# Biorb & dart frogs?



## dexter35yrs (May 22, 2011)

hi people i am looking for advice regarding dart frogs - would a spherical biorb be a good home? i want it to be a main feature ,obviously if an experienced keeper said it would'nt be good i would then reassess the situation. hope someone can advise thanks


----------



## ldnessexreps (Jan 11, 2011)

*hop i can help*

how many frogs and wat size orb?

i wud recomend a rectangle one or square as u can put climbing branches and the forgs have more space to climb


----------



## dexter35yrs (May 22, 2011)

hi im looking at two to start possibly red eyed - just been to stockport pet warehouse and had a chat with the owner he said it maybe possible to use a biorb with heated water in the bottom - rather than using a heat mat.
he's got some tri-colors in a nice setup croaking away which i like the look of.
orb size 60-90 litre , i wanted an orb to use a a feature-
i'm new to this so thats why i am looking for people with experience so any help would be most welcome.

can anyone give a breakdown of essentials to start off with thanks


----------



## Arcadiajohn (Jan 30, 2011)

Hello, 

I strongly advise that you don't try this! Firstly the all important ventilation on a biorb is truly shocking. Amphibs need great airflow to help against moisture build up and stale water.

Secondly you cannot fit a u.v lamp into one of these type of enclosures. Have a look on the amphib section on RFUK for lighting details and it's importance. 

Most frogs will actually drown if water is provided. Anyone who has tried to keep tree frogs in the old wet environment way will know this to their loss.

I can't think of a safe way of heating one,

I think you can make an extremely attractive feature that will be much easier to look after and cause your animals to thrive with standard amphib housing.
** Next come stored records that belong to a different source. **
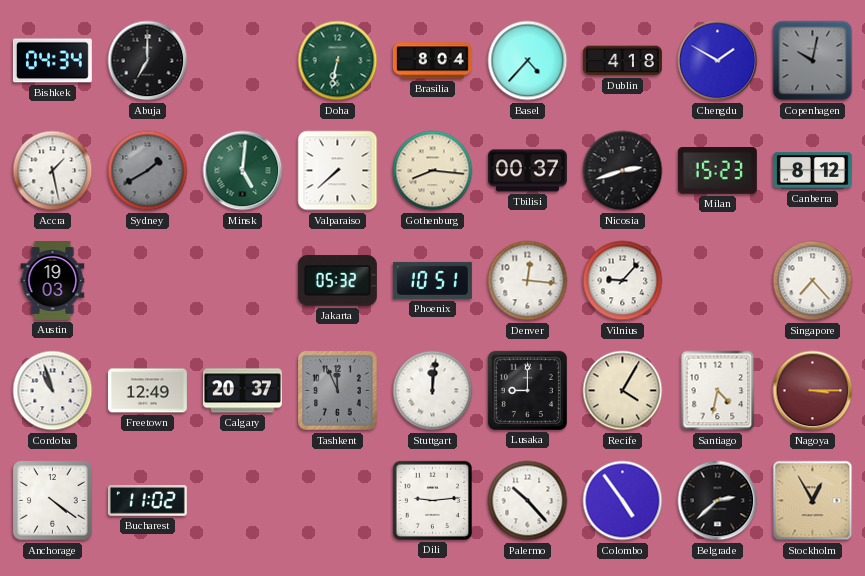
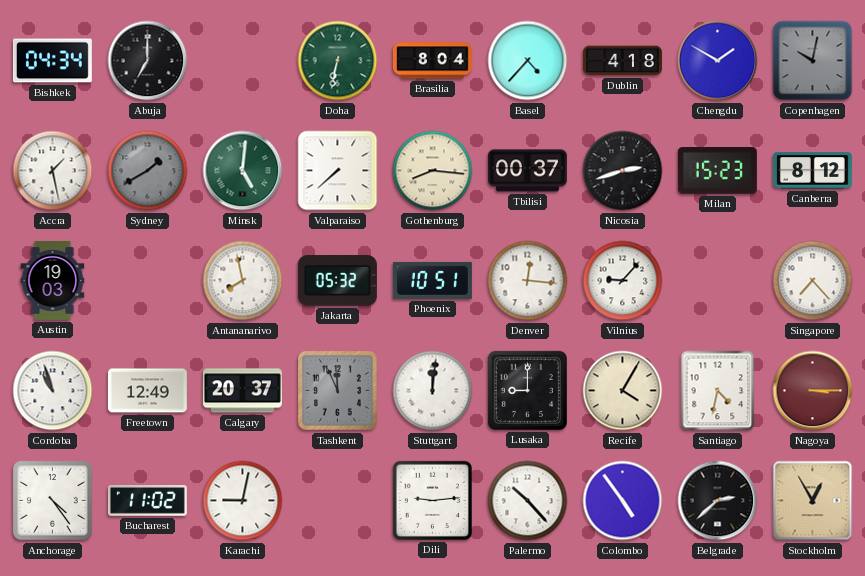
Antananarivo: none -> 7:58
Anchorage: 4:21 -> 4:24
Karachi: none -> 9:02
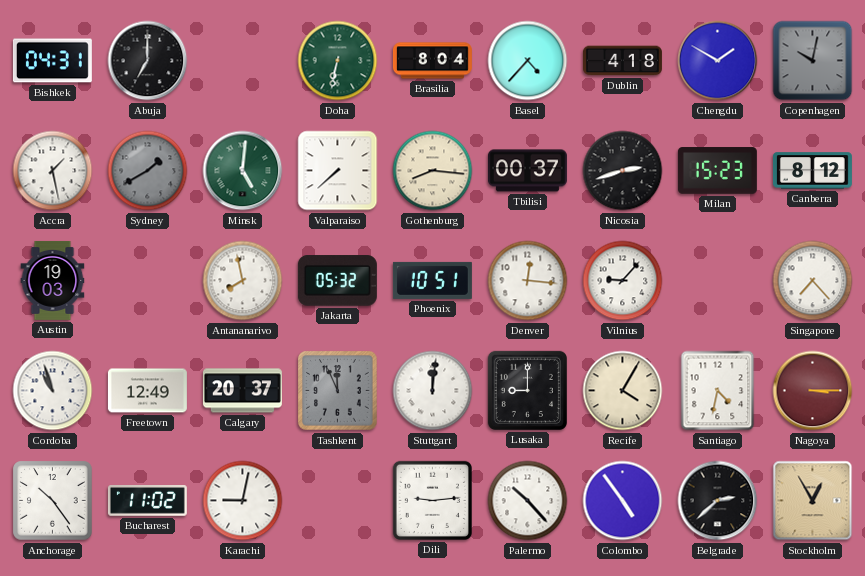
Bishkek: 04:34 -> 04:31
Anchorage: 4:24 -> 10:24
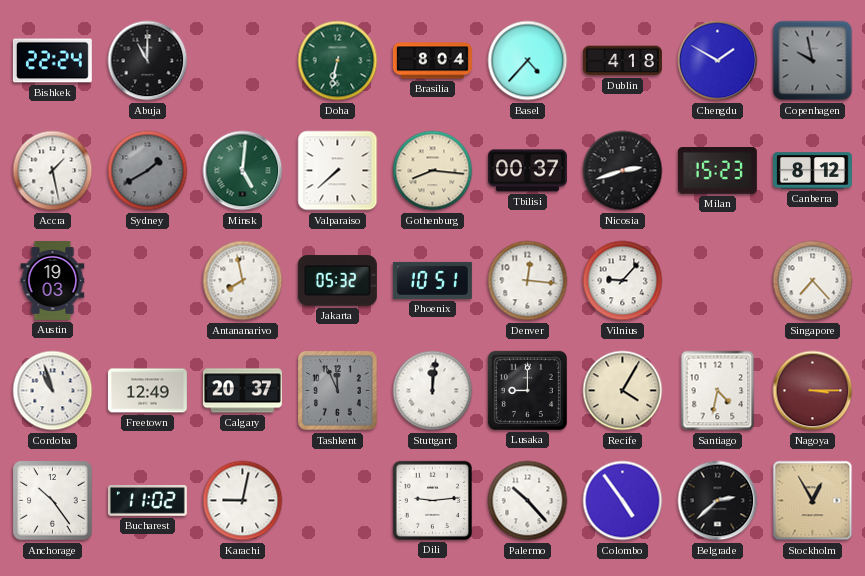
Bishkek: 04:31 -> 22:24
Abuja: 7:00 -> 11:00
Copenhagen: 10:02 -> 9:58
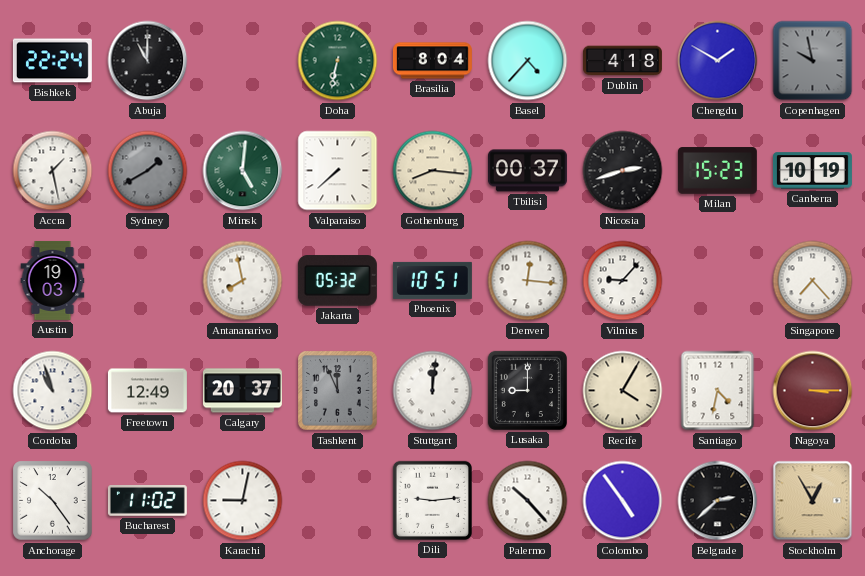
Canberra: 8:12 -> 10:19
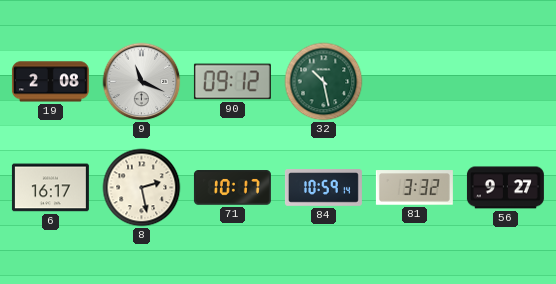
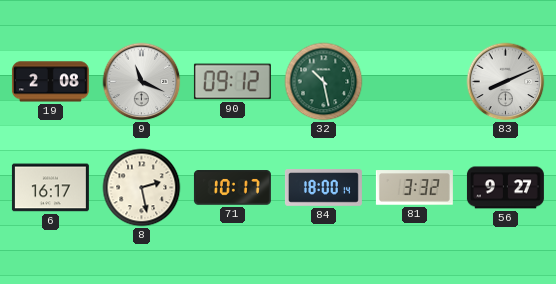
83: none -> 8:11
84: 10:59 -> 18:00
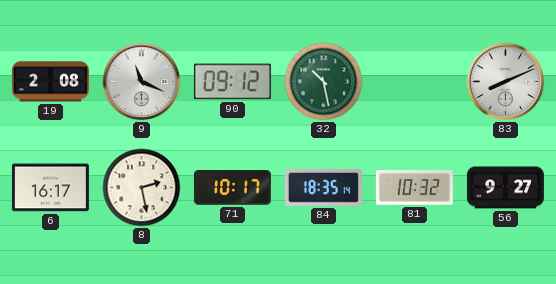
84: 18:00 -> 18:35
81: 3:32 -> 10:32
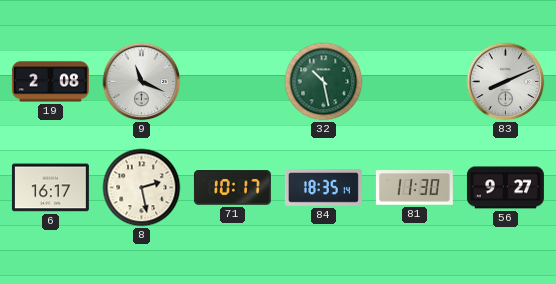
90: 09:12 -> none
81: 10:32 -> 11:30
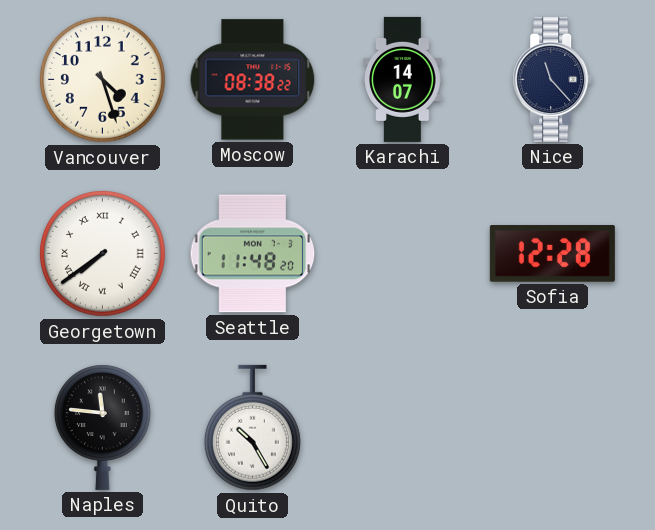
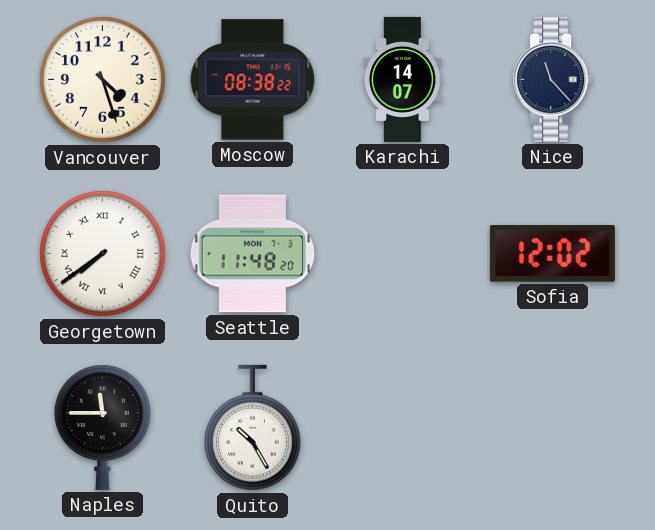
Sofia: 12:28 -> 12:02
Naples: 11:46 -> 11:45
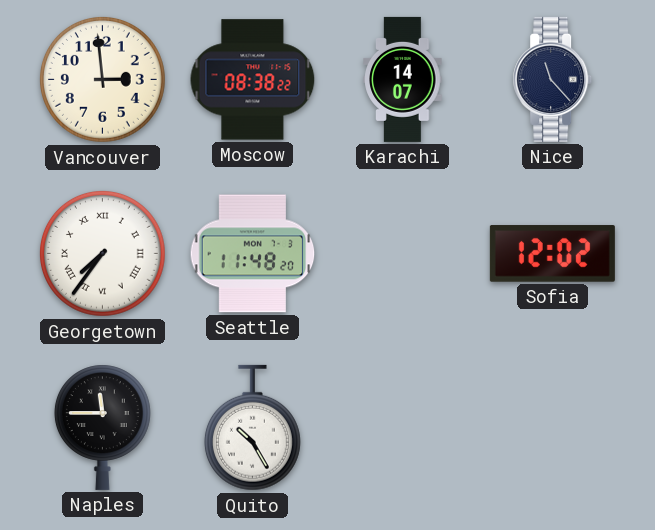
Vancouver: 4:27 -> 2:59
Georgetown: 7:39 -> 7:36
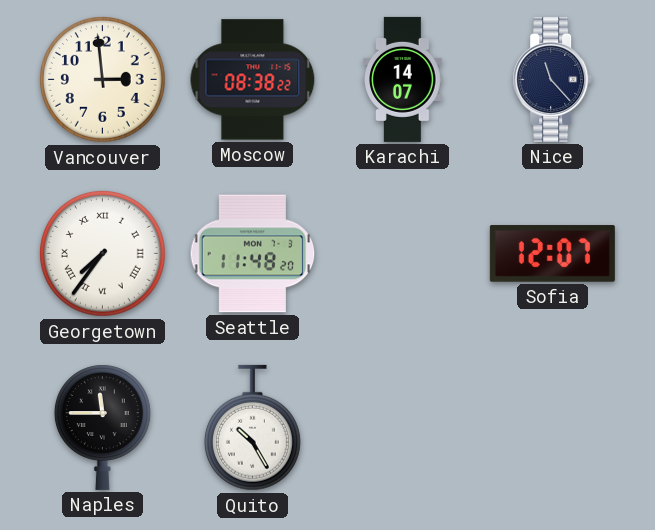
Sofia: 12:02 -> 12:07
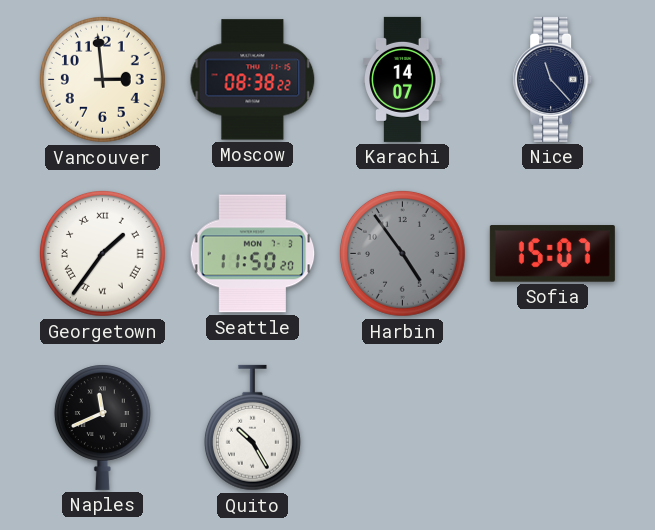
Georgetown: 7:36 -> 1:36
Seattle: 11:48 -> 11:50
Harbin: none -> 4:54
Sofia: 12:07 -> 15:07
Naples: 11:45 -> 11:41
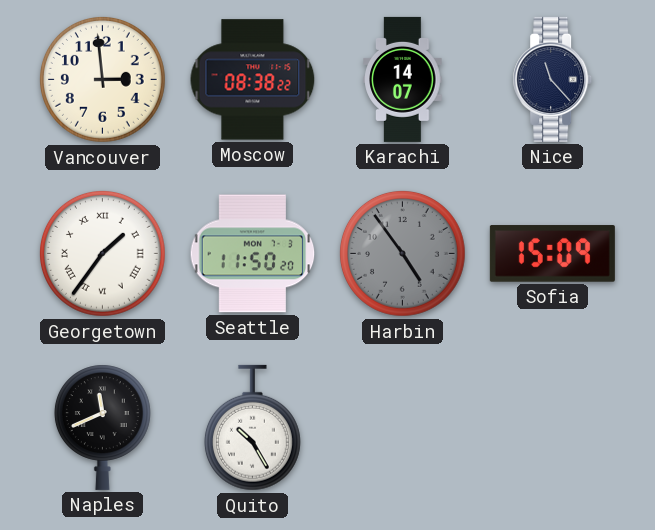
Sofia: 15:07 -> 15:09
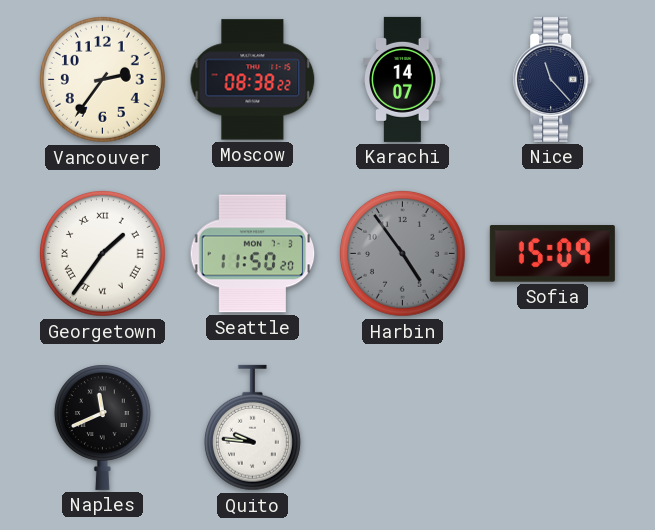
Vancouver: 2:59 -> 2:36
Quito: 10:25 -> 9:46
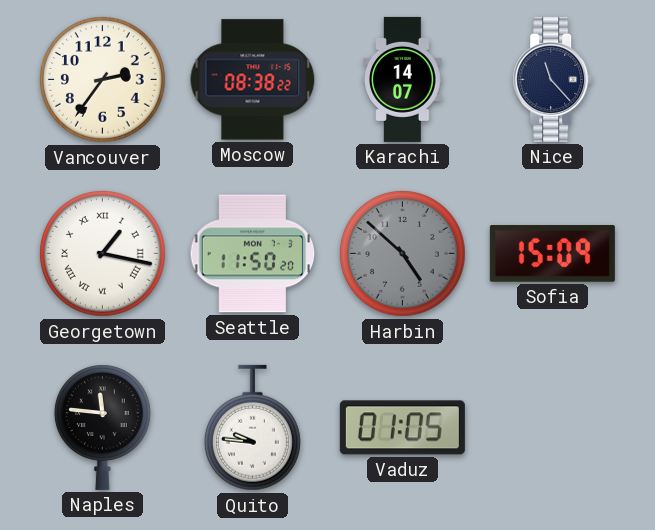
Georgetown: 1:36 -> 1:17
Harbin: 4:54 -> 4:52
Naples: 11:41 -> 11:46
Vaduz: none -> 01:05
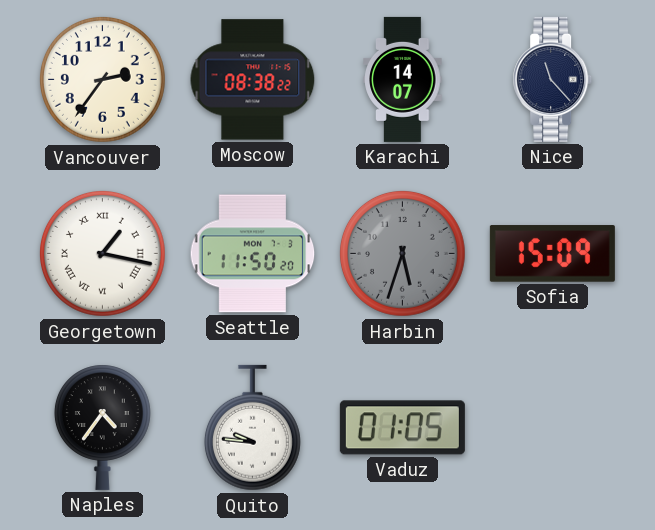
Harbin: 4:52 -> 5:33
Naples: 11:46 -> 4:36
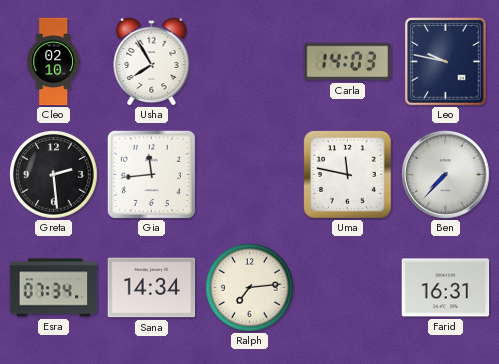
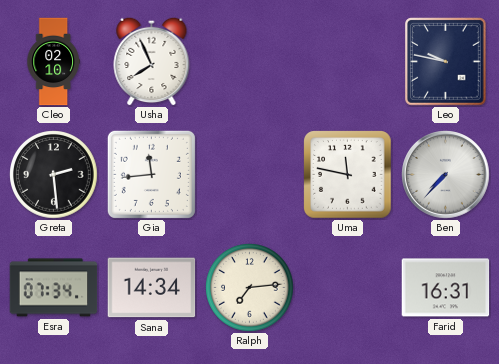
Usha: 7:55 -> 7:56
Carla: 14:03 -> none
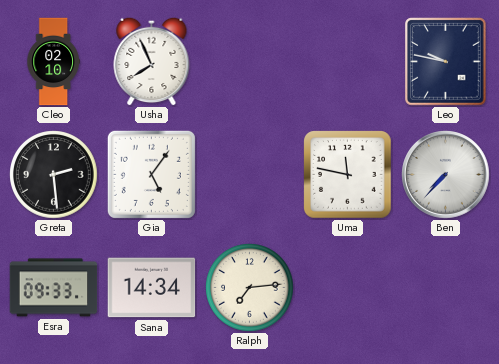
Gia: 11:44 -> 5:06
Esra: 07:34 -> 09:33
Farid: 16:31 -> none
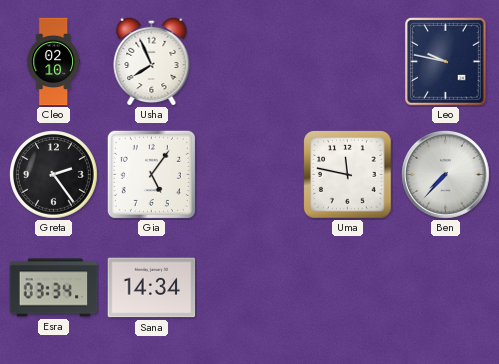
Greta: 2:29 -> 2:24
Esra: 09:33 -> 03:34
Ralph: 7:14 -> none
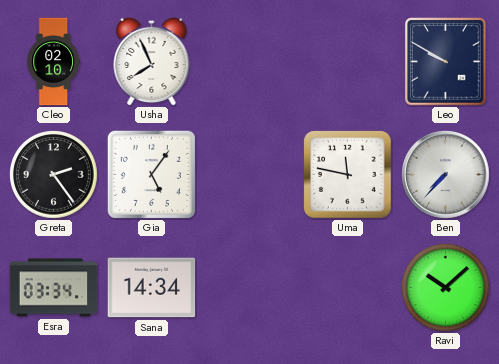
Leo: 9:47 -> 9:50
Ravi: none -> 10:08
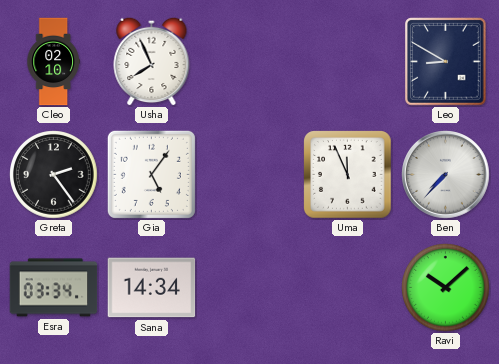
Leo: 9:50 -> 8:50
Uma: 11:47 -> 11:56
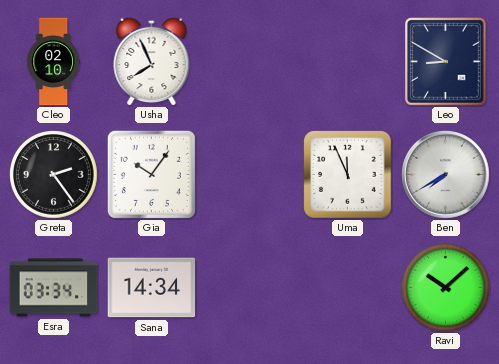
Gia: 5:06 -> 10:06
Ben: 7:37 -> 7:40
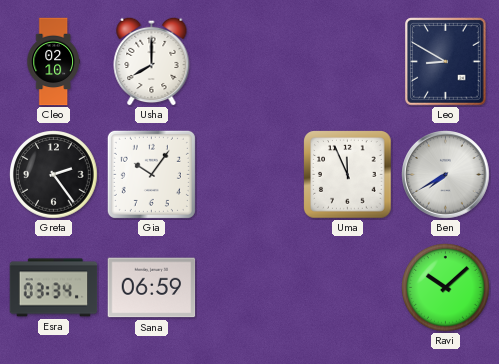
Usha: 7:56 -> 8:00
Sana: 14:34 -> 06:59
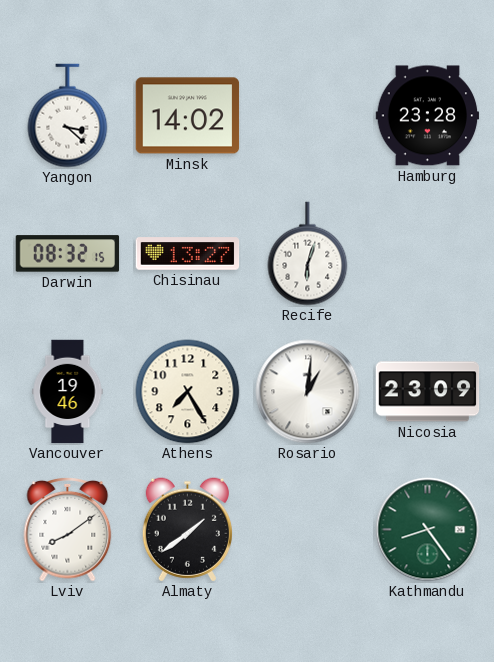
Maybe have a word with spikebrit, he is very knowledgable about attractive vivs, lighting and amphibs.

Good luck, I'm more than happy to help if I can

John courteney-smith. Arcadia products "light for life"!


----------



## Nix (Jan 23, 2008)

I would echo what John has said. RETF's are particularly fragile so their husbandry needs to be 100% spot on. If you have never had a frog before these aren't the best to start with. 

Have a read in the 'phib section


----------



## thething84 (Apr 26, 2010)

i would say no aswell. Biorbs are extreamly expensive for what they are, To Be Honest they are no much good for keeping fishing in let alone for converting to keep anything else in!


----------



## dexter35yrs (May 22, 2011)

just an update did a lot more reading, bought a full exo setup from a fellow member , so ill tweek it to suit before getting my frogs, thanks for all advice given


----------